INSTRUÇÕES ▸
1. Transcreva o trecho do texto sobre a Populorum progressio que se inicia com as palavras "RODRÍGUEZ MARADIAGA: Hoje" e termina com "o seu valor.", alterando "macroeconomia" para "economia global".
2. De acordo com o texto sobre a Populorum progressio, por que a encíclica não perdeu muito de sua atualidade? Responda em uma a três frases.
3. Prossiga com o texto sobre a Populorum progressio a partir do ponto em que ele termina.

TRECHO DO TEXTO ▸
+-------+
Na encíclica afirma-se que “entre as civilizações, como entre as pessoas, um diálogo sincero cria efetivamente a fraternidade”. Uma afirmação que talvez compreendamos melhor hoje do que há quarenta anos. Um motivo a mais para recordar e difundir essa encíclica mesmo entre aqueles que infelizmente profetizam e, às vezes, até desejam e provocam “conflitos de civilizações” dos quais a humanidade não sente absolutamente necessidade.

Qual é a atualidade da Populorum progressio?
RODRÍGUEZ MARADIAGA: Hoje os tempos mudaram, não existe mais o conflito que existia na época entre marxismo e capitalismo. Vivemos a atmosfera da chamada globalização dos mercados. Globalização que, porém, traz consigo um grande componente de injustiça, com a marginalização daqueles que não conseguem entrar nesse novo tipo de mercado. Há uma redução da concepção do desenvolvimento a um nível puramente econômico. O aspecto social é completamente negligenciado. Cuida-se das cifras da macroeconomia mas não se consideram os homens concretos. Mas é o homem, como explica com força a Populorum progressio, o sujeito principal do desenvolvimento. Por isso, a encíclica não perdeu muito de sua atualidade. Suas palavras sobre a justiça social, sobre o que se deve entender por desenvolvimento, sobre a paz, conservam todo o seu valor.
+-------+
DADOS COLETADOS ▸
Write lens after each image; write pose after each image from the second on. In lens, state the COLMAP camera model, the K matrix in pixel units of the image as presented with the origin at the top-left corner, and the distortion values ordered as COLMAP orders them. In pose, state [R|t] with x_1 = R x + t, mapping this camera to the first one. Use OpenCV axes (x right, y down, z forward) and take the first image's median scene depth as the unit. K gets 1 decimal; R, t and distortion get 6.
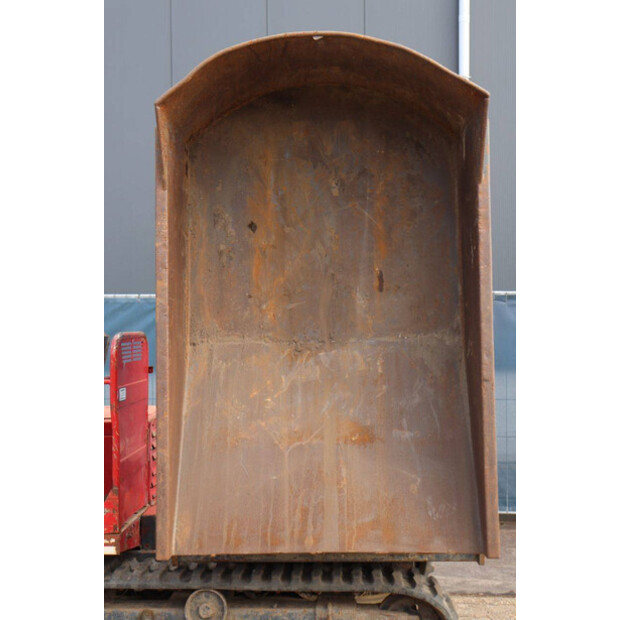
+-------+
RESPOSTAS DO EXERCÍCIO ▸
1.
RODRÍGUEZ MARADIAGA: Hoje os tempos mudaram, não existe mais o conflito que existia na época entre marxismo e capitalismo. Vivemos a atmosfera da chamada globalização dos mercados. Globalização que, porém, traz consigo um grande componente de injustiça, com a marginalização daqueles que não conseguem entrar nesse novo tipo de mercado. Há uma redução da concepção do desenvolvimento a um nível puramente econômico. O aspecto social é completamente negligenciado. Cuida-se das cifras da economia global mas não se consideram os homens concretos. Mas é o homem, como explica com força a Populorum progressio, o sujeito principal do desenvolvimento. Por isso, a encíclica não perdeu muito de sua atualidade. Suas palavras sobre a justiça social, sobre o que se deve entender por desenvolvimento, sobre a paz, conservam todo o seu valor.

2. Hoje o desenvolvimento é reduzido a um nível puramente econômico. O aspecto social é negligenciado, e não se consideram os homens concretos. A Populorum progressio, ao contrário, explica com força que o homem é o sujeito principal do desenvolvimento.

3.
Portanto, ainda é atual o conceito de que “o desenvolvimento é o novo nome da paz”...
RODRÍGUEZ MARADIAGA: É um conceito profético, mas que não foi ouvido. Passaram-se quarenta anos e é cada vez mais verdadeiro: se não há desenvolvimento, se os povos não têm como progredir no bem-estar também material, então a paz é uma miragem cada vez mais inalcançável. E aqui eu me refiro não apenas à paz entre os Estados, entre os povos, mas também à paz dentro dos países, dentro de cada sociedade. Penso na América Latina, mas não só nela. Nossos jovens, se não têm a possibilidade de possuir um trabalho honesto, têm dois caminhos pela frente: migrar ou entrar para o terrível mundo do narcotráfico.
Sobre o fenômeno da migração, a encíclica lembra o dever de acolher benignamente “os trabalhadores imigrantes que vivem em condições muitas vezes desumanas, obrigados a espremer seu salário para aliviar um pouco as famílias que ficaram na miséria em sua terra natal”...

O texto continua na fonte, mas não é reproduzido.